> [DIRECTIONS] Transcribe all records verbatim.

> [SUPPLIED INFORMATION]
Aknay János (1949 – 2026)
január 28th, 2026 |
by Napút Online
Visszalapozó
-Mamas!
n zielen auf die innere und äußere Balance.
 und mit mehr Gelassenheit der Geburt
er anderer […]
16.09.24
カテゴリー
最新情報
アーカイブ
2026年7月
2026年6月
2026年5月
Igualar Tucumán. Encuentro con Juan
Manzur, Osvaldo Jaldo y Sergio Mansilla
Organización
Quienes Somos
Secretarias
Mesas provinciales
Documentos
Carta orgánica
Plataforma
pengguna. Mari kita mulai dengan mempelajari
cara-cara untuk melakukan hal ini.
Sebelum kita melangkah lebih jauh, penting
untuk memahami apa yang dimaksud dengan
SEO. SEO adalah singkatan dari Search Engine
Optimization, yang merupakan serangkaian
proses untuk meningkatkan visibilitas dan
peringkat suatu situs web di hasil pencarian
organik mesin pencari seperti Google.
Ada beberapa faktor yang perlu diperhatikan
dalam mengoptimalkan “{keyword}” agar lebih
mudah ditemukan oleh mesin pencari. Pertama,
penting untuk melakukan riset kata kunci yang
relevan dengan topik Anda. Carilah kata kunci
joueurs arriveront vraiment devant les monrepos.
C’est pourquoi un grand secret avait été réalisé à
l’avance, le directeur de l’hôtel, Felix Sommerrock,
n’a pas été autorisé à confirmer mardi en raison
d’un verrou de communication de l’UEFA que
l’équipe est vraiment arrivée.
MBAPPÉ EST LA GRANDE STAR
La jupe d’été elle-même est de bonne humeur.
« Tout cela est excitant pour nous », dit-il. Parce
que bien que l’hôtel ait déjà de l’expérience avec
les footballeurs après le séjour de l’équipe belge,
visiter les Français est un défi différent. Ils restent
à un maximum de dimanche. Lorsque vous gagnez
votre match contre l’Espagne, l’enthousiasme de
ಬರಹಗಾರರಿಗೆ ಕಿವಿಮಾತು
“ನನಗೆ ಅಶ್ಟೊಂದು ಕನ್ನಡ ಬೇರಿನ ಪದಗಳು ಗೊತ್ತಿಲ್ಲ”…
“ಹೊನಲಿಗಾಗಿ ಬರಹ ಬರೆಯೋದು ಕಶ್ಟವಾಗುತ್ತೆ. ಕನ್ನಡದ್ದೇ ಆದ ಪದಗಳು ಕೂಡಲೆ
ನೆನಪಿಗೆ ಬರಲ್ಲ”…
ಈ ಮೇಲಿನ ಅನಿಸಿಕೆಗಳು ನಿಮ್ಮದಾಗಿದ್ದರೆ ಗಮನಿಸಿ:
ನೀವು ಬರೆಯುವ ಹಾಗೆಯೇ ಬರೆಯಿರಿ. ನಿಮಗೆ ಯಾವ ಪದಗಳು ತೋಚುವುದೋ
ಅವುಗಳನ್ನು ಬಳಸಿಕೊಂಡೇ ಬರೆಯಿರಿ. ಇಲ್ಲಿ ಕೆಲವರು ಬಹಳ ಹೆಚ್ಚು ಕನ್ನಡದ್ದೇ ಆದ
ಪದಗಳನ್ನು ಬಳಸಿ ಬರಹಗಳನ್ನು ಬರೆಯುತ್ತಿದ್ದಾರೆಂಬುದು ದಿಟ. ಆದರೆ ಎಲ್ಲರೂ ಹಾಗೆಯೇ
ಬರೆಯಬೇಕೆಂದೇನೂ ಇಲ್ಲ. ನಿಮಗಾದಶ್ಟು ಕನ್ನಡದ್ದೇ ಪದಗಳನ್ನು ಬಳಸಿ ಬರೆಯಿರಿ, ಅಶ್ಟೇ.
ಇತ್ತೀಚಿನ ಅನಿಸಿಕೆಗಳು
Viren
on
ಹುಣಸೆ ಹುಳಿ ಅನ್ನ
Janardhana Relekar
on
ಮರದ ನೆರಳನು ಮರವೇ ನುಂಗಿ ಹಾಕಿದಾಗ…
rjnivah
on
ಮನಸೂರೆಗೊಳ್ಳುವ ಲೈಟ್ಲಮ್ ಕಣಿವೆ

> [ANSWER TO THIS PROBLEM]
Aknay János (1949 – 2026)
január 28th, 2026 |
by Napút Online
Visszalapozó
-Mamas!
n zielen auf die innere und äußere Balance.
 und mit mehr Gelassenheit der Geburt
er anderer […]
16.09.24
カテゴリー
最新情報
アーカイブ
2026年7月
2026年6月
2026年5月
Igualar Tucumán. Encuentro con Juan
Manzur, Osvaldo Jaldo y Sergio Mansilla
Organización
Quienes Somos
Secretarias
Mesas provinciales
Documentos
Carta orgánica
Plataforma
pengguna. Mari kita mulai dengan mempelajari
cara-cara untuk melakukan hal ini.
Sebelum kita melangkah lebih jauh, penting
untuk memahami apa yang dimaksud dengan
SEO. SEO adalah singkatan dari Search Engine
Optimization, yang merupakan serangkaian
proses untuk meningkatkan visibilitas dan
peringkat suatu situs web di hasil pencarian
organik mesin pencari seperti Google.
Ada beberapa faktor yang perlu diperhatikan
dalam mengoptimalkan “{keyword}” agar lebih
mudah ditemukan oleh mesin pencari. Pertama,
penting untuk melakukan riset kata kunci yang
relevan dengan topik Anda. Carilah kata kunci
joueurs arriveront vraiment devant les monrepos.
C’est pourquoi un grand secret avait été réalisé à
l’avance, le directeur de l’hôtel, Felix Sommerrock,
n’a pas été autorisé à confirmer mardi en raison
d’un verrou de communication de l’UEFA que
l’équipe est vraiment arrivée.
MBAPPÉ EST LA GRANDE STAR
La jupe d’été elle-même est de bonne humeur.
« Tout cela est excitant pour nous », dit-il. Parce
que bien que l’hôtel ait déjà de l’expérience avec
les footballeurs après le séjour de l’équipe belge,
visiter les Français est un défi différent. Ils restent
à un maximum de dimanche. Lorsque vous gagnez
votre match contre l’Espagne, l’enthousiasme de
ಬರಹಗಾರರಿಗೆ ಕಿವಿಮಾತು
“ನನಗೆ ಅಶ್ಟೊಂದು ಕನ್ನಡ ಬೇರಿನ ಪದಗಳು ಗೊತ್ತಿಲ್ಲ”…
“ಹೊನಲಿಗಾಗಿ ಬರಹ ಬರೆಯೋದು ಕಶ್ಟವಾಗುತ್ತೆ. ಕನ್ನಡದ್ದೇ ಆದ ಪದಗಳು ಕೂಡಲೆ
ನೆನಪಿಗೆ ಬರಲ್ಲ”…
ಈ ಮೇಲಿನ ಅನಿಸಿಕೆಗಳು ನಿಮ್ಮದಾಗಿದ್ದರೆ ಗಮನಿಸಿ:
ನೀವು ಬರೆಯುವ ಹಾಗೆಯೇ ಬರೆಯಿರಿ. ನಿಮಗೆ ಯಾವ ಪದಗಳು ತೋಚುವುದೋ
ಅವುಗಳನ್ನು ಬಳಸಿಕೊಂಡೇ ಬರೆಯಿರಿ. ಇಲ್ಲಿ ಕೆಲವರು ಬಹಳ ಹೆಚ್ಚು ಕನ್ನಡದ್ದೇ ಆದ
ಪದಗಳನ್ನು ಬಳಸಿ ಬರಹಗಳನ್ನು ಬರೆಯುತ್ತಿದ್ದಾರೆಂಬುದು ದಿಟ. ಆದರೆ ಎಲ್ಲರೂ ಹಾಗೆಯೇ
ಬರೆಯಬೇಕೆಂದೇನೂ ಇಲ್ಲ. ನಿಮಗಾದಶ್ಟು ಕನ್ನಡದ್ದೇ ಪದಗಳನ್ನು ಬಳಸಿ ಬರೆಯಿರಿ, ಅಶ್ಟೇ.
ಇತ್ತೀಚಿನ ಅನಿಸಿಕೆಗಳು
Viren
on
ಹುಣಸೆ ಹುಳಿ ಅನ್ನ
Janardhana Relekar
on
ಮರದ ನೆರಳನು ಮರವೇ ನುಂಗಿ ಹಾಕಿದಾಗ…
rjnivah
on
ಮನಸೂರೆಗೊಳ್ಳುವ ಲೈಟ್ಲಮ್ ಕಣಿವೆ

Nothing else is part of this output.